Quoted text
IOSCO Issues Report on Risk Identification and Assessment Methodologies

IOSCO published a report titled, “Risk Identification and Assessment Methodologies for Securities Regulators,” which provides an overview of the methods, approaches, and tools that IOSCO and securities regulators have developed and implemented to identify and assess emerging and potential systemic risks. 

The report was prepared as part of the IOSCO Committee on Emerging Risks’ effort to identify, analyze, and monitor systemic risk.  The paper is organized around the following themes:

  • the definition of risk;
  • IOSCO risk identification methods;
  • risk identification methods used by securities regulators; and
  • an analytical framework for assessing systemic risks. 

According to the paper, securities regulators are increasingly pairing qualitative risk analysis with quantitative tools, such as risk dashboards that systemically track quantitative risk indicators and data analytics, econometrics, and research. 

See: Risk Identification and Assessment Methodologies for Securities Regulators.

 

FRB Announces Availability of Data on Systemic Risk Profiles of Bank Holding Companies

The Board of Governors of the Federal Reserve System (“FRB”) announced the availability of data that can be used to evaluate the individual systemic footprint of 33 large U.S. bank holding companies. 

The data covers five categories that are often used to consider the potential systemic risk of a banking organization: size, interconnectedness, complexity, substitutability and cross-jurisdictional activity. 

The information, based on data from the previous calendar year, will be published annually.  To access the data for 2013, search for an individual holding company on the National Information Center website, recall its regulatory reporting forms and download the Banking Organization Systemic Risk Report (FR Y-15).

Extracted information
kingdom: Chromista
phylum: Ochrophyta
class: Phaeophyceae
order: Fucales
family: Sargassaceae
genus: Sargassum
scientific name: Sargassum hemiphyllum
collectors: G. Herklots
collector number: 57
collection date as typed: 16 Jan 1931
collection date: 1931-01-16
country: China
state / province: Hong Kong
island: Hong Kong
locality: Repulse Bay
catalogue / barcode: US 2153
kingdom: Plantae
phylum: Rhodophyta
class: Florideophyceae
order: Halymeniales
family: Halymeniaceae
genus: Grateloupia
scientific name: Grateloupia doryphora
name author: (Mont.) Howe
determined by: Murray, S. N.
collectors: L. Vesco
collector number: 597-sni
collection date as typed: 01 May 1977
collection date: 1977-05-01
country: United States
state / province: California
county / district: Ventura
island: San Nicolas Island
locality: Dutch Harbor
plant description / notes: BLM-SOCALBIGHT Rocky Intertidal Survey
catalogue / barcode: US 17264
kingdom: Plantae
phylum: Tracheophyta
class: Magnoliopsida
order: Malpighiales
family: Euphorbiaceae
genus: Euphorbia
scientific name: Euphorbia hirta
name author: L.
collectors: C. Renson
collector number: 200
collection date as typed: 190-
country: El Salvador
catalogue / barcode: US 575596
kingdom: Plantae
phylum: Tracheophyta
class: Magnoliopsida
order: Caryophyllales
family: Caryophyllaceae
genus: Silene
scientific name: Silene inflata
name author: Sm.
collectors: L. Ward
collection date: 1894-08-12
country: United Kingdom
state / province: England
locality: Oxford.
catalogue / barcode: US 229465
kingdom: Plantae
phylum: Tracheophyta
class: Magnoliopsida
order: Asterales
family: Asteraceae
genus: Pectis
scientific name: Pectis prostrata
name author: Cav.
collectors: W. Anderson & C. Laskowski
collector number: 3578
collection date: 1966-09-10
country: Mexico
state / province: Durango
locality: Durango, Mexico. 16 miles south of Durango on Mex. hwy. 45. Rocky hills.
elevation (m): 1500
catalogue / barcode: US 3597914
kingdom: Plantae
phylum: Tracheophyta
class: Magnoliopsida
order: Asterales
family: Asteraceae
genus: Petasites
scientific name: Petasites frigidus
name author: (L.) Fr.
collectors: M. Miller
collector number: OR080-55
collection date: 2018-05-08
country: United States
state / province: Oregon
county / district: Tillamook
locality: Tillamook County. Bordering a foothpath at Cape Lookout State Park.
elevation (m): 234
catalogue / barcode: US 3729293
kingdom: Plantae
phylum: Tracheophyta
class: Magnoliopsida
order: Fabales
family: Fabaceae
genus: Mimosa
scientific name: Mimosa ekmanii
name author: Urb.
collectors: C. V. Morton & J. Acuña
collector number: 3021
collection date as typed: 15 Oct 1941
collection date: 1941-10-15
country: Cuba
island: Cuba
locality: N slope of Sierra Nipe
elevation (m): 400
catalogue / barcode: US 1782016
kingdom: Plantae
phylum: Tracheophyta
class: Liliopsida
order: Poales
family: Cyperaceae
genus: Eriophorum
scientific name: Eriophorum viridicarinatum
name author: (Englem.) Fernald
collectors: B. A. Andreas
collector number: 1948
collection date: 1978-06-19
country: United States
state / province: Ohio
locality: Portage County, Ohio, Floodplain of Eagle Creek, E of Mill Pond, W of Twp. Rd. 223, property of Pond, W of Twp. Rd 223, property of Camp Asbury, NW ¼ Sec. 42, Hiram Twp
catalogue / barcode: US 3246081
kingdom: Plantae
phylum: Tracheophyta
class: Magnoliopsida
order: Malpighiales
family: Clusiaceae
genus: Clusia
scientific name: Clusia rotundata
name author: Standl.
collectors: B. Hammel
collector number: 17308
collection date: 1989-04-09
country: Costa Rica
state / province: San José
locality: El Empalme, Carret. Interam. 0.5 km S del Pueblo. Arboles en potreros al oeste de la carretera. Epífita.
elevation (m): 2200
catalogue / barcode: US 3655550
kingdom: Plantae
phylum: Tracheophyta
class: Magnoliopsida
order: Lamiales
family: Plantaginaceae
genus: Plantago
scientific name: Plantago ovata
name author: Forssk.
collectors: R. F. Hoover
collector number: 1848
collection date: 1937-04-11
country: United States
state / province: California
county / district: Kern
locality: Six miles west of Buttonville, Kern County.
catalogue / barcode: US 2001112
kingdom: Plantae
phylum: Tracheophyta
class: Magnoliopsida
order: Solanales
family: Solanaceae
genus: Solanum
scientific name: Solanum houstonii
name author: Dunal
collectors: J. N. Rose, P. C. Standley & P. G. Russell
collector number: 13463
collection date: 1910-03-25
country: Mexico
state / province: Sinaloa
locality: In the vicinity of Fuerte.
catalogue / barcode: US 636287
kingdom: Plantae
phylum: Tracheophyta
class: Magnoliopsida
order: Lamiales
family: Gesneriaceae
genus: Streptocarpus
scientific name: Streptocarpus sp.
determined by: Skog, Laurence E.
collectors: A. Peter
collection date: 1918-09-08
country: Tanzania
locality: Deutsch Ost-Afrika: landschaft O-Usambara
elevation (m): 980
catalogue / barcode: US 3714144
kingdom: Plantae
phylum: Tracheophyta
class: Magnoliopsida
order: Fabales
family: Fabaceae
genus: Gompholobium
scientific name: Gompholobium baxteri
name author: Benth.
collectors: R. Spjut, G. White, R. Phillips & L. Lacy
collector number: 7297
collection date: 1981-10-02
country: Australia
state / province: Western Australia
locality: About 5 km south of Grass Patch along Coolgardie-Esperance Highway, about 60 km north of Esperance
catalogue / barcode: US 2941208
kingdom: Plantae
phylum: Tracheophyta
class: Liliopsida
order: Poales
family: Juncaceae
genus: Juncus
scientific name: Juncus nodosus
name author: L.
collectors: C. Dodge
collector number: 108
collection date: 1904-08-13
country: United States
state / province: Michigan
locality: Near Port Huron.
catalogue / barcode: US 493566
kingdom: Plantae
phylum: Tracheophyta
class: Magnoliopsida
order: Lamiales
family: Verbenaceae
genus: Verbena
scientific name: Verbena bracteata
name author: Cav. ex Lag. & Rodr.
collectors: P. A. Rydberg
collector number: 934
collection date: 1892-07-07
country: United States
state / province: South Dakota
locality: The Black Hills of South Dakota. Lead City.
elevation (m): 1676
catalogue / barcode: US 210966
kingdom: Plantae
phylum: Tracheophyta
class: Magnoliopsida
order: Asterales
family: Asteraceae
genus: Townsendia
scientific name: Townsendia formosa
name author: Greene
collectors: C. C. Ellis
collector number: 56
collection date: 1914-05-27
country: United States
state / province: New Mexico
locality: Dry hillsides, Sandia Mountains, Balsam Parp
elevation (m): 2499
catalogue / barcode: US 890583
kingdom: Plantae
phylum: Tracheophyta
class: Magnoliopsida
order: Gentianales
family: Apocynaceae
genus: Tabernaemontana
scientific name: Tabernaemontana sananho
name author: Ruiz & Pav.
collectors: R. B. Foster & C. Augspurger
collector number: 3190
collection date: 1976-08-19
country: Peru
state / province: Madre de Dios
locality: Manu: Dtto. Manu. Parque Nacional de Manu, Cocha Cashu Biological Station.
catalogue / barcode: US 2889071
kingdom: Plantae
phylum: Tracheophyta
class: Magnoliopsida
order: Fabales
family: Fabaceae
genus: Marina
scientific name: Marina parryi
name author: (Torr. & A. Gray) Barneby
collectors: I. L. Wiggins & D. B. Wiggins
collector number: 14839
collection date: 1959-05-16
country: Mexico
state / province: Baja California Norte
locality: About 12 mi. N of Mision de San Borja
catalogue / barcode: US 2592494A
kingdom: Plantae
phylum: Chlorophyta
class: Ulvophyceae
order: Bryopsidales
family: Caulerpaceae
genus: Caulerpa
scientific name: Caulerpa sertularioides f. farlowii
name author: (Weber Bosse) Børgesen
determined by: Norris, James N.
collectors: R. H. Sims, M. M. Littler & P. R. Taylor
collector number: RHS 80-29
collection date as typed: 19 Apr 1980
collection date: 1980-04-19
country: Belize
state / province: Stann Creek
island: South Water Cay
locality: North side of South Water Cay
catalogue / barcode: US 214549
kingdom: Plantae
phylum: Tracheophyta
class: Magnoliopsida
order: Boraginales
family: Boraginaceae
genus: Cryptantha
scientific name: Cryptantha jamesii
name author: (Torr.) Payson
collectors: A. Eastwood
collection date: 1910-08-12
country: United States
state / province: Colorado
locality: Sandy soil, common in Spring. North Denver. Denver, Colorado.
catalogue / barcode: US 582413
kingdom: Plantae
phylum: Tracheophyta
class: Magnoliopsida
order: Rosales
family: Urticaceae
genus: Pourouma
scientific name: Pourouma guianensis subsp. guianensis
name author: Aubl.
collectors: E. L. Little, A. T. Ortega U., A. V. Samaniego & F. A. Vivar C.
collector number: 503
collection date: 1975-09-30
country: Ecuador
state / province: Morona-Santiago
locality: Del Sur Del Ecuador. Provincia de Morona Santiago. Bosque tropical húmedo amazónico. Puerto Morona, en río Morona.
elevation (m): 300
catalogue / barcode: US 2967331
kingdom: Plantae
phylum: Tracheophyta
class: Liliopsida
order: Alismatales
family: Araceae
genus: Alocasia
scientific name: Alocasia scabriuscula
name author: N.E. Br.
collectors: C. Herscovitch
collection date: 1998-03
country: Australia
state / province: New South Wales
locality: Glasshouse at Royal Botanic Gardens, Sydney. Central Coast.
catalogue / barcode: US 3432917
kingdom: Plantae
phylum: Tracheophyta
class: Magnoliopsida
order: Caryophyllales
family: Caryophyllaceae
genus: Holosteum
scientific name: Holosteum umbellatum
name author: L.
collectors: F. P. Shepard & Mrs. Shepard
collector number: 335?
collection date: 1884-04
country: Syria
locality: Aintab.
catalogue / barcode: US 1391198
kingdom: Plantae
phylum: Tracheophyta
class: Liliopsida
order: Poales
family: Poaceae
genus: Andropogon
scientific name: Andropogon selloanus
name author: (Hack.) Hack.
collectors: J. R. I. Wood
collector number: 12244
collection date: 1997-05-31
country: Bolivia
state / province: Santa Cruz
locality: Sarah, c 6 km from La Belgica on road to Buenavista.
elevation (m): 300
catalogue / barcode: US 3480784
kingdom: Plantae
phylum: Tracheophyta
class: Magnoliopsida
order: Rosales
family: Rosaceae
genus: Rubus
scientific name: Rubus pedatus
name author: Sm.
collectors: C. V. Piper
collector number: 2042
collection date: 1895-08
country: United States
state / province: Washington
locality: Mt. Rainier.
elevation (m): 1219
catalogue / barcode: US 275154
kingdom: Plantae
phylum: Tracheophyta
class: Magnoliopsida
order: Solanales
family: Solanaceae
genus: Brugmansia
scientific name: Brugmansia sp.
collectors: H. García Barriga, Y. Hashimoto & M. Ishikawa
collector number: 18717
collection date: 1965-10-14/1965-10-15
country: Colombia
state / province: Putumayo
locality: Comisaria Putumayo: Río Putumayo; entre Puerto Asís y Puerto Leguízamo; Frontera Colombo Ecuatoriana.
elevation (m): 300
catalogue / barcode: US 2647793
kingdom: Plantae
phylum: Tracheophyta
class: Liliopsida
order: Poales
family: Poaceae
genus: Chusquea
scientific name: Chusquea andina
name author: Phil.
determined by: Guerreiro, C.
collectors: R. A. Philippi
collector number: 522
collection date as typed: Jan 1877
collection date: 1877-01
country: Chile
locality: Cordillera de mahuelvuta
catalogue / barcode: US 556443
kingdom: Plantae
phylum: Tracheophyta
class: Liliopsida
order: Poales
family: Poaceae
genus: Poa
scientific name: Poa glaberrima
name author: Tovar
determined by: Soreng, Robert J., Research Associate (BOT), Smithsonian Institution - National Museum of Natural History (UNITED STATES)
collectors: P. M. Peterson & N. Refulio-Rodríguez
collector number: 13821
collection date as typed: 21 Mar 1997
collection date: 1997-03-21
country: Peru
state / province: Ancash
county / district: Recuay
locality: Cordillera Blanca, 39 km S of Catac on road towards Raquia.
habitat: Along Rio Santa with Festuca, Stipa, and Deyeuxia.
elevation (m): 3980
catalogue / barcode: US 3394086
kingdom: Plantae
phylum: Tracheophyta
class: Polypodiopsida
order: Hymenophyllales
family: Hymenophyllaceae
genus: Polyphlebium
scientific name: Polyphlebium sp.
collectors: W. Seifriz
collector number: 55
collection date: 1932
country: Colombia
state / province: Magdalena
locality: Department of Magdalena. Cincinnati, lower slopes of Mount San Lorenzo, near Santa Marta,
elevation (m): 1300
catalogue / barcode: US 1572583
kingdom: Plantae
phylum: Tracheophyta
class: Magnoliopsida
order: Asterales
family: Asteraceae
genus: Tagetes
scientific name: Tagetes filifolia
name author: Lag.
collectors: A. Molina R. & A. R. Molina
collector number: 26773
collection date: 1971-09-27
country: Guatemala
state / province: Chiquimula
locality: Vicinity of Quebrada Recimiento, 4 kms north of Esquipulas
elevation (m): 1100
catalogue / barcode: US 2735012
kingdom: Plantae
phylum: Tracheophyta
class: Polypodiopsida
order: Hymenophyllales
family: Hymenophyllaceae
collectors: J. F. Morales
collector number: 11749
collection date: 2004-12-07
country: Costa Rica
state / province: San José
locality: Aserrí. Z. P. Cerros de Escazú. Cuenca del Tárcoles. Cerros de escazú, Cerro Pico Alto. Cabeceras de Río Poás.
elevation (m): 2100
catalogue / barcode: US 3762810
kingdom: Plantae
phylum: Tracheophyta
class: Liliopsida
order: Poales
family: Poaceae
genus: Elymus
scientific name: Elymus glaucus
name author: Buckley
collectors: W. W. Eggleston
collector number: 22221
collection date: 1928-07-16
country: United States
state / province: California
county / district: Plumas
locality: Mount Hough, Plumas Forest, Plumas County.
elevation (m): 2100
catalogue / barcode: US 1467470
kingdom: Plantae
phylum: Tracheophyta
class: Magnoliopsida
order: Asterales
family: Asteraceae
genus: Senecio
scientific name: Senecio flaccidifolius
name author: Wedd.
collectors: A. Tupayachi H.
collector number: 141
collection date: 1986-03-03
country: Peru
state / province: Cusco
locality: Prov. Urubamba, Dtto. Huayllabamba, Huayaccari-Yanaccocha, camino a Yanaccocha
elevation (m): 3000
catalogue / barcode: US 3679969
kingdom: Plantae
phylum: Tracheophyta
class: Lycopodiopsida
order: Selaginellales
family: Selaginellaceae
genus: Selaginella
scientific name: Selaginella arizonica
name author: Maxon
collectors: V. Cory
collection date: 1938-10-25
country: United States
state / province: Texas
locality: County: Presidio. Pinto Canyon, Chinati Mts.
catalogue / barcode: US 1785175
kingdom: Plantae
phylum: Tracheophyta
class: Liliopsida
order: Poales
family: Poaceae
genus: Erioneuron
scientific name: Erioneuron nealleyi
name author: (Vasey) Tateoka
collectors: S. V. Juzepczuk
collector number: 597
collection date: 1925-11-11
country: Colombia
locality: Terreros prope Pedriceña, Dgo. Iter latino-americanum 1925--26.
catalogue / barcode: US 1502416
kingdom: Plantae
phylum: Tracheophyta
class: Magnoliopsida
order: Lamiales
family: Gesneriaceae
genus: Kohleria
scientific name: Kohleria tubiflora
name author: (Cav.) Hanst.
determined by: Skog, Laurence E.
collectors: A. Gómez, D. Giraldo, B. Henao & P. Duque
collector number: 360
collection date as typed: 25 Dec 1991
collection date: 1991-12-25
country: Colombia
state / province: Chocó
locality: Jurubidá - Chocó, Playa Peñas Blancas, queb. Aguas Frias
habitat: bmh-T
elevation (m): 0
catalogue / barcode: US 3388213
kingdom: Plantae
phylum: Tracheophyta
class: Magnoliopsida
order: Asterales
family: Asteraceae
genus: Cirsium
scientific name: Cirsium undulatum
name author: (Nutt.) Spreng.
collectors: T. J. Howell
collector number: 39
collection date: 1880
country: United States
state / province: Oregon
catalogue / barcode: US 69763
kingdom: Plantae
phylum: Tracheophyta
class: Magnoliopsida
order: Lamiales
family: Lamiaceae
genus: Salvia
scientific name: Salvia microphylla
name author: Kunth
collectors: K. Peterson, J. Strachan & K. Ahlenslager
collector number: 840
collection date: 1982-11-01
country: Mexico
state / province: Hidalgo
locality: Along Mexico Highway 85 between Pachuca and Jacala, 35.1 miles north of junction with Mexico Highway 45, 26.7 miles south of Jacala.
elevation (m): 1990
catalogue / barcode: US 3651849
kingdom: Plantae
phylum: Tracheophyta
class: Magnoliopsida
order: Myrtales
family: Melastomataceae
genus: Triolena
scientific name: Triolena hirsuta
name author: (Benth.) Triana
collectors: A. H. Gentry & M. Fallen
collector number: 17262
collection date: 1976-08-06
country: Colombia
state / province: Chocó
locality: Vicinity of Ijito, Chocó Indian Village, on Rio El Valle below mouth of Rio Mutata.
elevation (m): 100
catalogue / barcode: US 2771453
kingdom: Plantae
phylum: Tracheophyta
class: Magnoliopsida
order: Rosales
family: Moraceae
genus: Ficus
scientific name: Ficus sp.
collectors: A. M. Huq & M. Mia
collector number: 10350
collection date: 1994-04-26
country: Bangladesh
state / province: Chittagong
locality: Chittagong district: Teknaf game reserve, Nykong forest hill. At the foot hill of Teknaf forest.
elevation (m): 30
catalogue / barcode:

What you need to do
• a. The regulatory news text above the rows names the categories the FRB data covers for judging a banking organization's systemic risk. List each category.
• b. Continue the regulatory news text above the rows, picking up after its final sentence.

Task-by-task results
• a.
- size
- interconnectedness
- complexity
- substitutability
- cross-jurisdictional activity

• b.
See: FRB Press Release; National Information Center

 

SEC Issues Order Directing FINRA and Exchanges to Develop Tick Size Pilot Program

The SEC issued an order directing FINRA, BATS Exchange, BATS Y-Exchange, the Chicago Stock Exchange, EDGA Exchange, EDGX Exchange, the Nasdaq Stock Market Inc., Nasdaq OMX BX, Nasdaq OMX Phlx, the National Stock Exchange, the New York Stock Exchange, NYSE Arca, and NYSE MKT (collectively referred to as the “Exchanges”) to jointly develop and file a national market system plan to implement a pilot program (“Pilot Program”). 

The Pilot Program would, among other things, widen the quoting and trading increments for certain small cap stocks, with one test group incorporating a “trade-at” requirement.  The SEC intends the pilot program to provide a means of gathering information about the impact of decimalization on the liquidity and trading of the securities of small cap companies, and to test whether a wider tick benefits smaller companies.

If approved, the Pilot Program would be applied uniformly across U.S. markets and the exchanges for a one-year trial period. 

Lofchie Comment:  This pilot program is billed as a test of tick size. An interesting result of the study will be the portion that focuses on the “trade at” test; i.e., that a “trading center” generally cannot execute a trade except at a better price than that which is displayed on a public exchange. According to the release, this requirement is intended to prevent order flow from going to dark pools. However, the real effect of the test may be felt by market makers that internalize retail order flow. In this regard, note that the term “trading center,” includes not only exchanges and dark pools, but also “any . . . broker or dealer that executes orders internally by trading as principal or crossing orders as agent.”

Leaving aside the question of what variables are being tested here, it is good that the SEC is running pilot programs with a view to examining Reg. NMS. In this vein, the SEC might want to consider scoping out a full set of pilot programs around different aspects of Reg. NMS. 

See: SEC Order; Annex A and Annex B.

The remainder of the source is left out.